Mientras el guerrero del amor se lame las heridas, hablo con una amiga, que ha llamado para inquirir por su salud. Como corolario a mi relato, ofrece un “Pobre Ralston. Le pasó lo que a todos: se enamoró y terminó atropellado”. (Aclaración pertinentísima en este texto lleno de proyecciones psicoanalíticas: mi amiga está recientemente divorciada). Cuelgo y, mientras Ralston duerme, me asalta no una moraleja sino una cursilería (pero, eso sí, de lo más feliz). Hubo un día en que yo, perro tonto, vi una linda gatina al otro lado de la acera y como loco me lancé en pos de ella; quedé golpeado, sí, pero la alcancé, y me recuperé, y descubrí que, además de hermosa y desdeñosa, era la mejor gatina del mundo, y desde entonces ronroneamos y gruñimos en perfecta armonía. Y sé que así ha de ser un día para Ralston, y también para esa amiga mía, y para su ex marido —que también es mi amigo—, y para tantos que me rodean, que hoy no tienen perro que les ladre pero que, mientras se emperren, habrán de alcanzar el tan anhelado aperre.

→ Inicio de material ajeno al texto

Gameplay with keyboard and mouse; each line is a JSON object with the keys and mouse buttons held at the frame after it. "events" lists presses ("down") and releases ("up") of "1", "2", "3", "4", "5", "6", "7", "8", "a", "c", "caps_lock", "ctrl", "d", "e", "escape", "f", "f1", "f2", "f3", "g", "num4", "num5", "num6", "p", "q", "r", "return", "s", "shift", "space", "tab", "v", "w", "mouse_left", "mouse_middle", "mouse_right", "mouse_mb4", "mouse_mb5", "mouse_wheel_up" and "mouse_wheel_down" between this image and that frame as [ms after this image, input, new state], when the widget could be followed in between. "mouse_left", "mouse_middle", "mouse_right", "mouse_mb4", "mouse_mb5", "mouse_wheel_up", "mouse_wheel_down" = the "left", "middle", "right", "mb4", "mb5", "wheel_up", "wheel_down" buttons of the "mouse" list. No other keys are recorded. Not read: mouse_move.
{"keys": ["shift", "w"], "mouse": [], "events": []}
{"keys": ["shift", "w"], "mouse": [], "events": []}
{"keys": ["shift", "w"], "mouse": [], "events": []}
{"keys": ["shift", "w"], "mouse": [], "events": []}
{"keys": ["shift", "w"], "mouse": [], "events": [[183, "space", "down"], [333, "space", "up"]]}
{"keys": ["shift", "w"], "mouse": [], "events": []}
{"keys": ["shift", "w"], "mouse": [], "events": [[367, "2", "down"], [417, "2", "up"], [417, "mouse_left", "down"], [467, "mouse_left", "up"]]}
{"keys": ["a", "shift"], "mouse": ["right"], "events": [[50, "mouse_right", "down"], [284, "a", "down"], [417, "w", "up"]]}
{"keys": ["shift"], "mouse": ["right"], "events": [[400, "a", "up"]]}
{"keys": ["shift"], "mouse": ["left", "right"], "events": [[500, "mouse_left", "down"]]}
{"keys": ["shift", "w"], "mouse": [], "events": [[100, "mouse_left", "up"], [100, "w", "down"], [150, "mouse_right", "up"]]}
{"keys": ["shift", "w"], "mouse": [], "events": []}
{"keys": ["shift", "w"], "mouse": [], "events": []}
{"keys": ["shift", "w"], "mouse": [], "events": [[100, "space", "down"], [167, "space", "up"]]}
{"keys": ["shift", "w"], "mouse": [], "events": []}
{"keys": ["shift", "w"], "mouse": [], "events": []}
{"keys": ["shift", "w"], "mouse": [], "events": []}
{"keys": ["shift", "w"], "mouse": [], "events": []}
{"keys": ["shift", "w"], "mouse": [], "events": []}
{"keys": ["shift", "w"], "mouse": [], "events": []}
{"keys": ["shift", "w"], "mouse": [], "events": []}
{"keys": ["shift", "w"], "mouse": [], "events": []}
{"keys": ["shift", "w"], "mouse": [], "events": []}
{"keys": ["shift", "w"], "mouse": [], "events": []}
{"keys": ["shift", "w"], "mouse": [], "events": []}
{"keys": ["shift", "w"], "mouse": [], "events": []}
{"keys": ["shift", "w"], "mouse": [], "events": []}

Sobre el emparrado, sonrío emperrado (pero sobre todo enamorado).

2 comentarios:

Anónimo dijo...

Lo sigo diciendo. Lo del perro.
Agrego: muchas veces yo te necesito.
Me olvidarás.

Margarita dijo...

Actúo. Inevitablemente. Pero no olvido. No quiero comprarme un perro. Quizás me case y tenga un hijo. Otro día. Otro año. Hoy todavía no.

Insisto: con nadie tanta correspondencia intelectual. Pero hay otras cosas.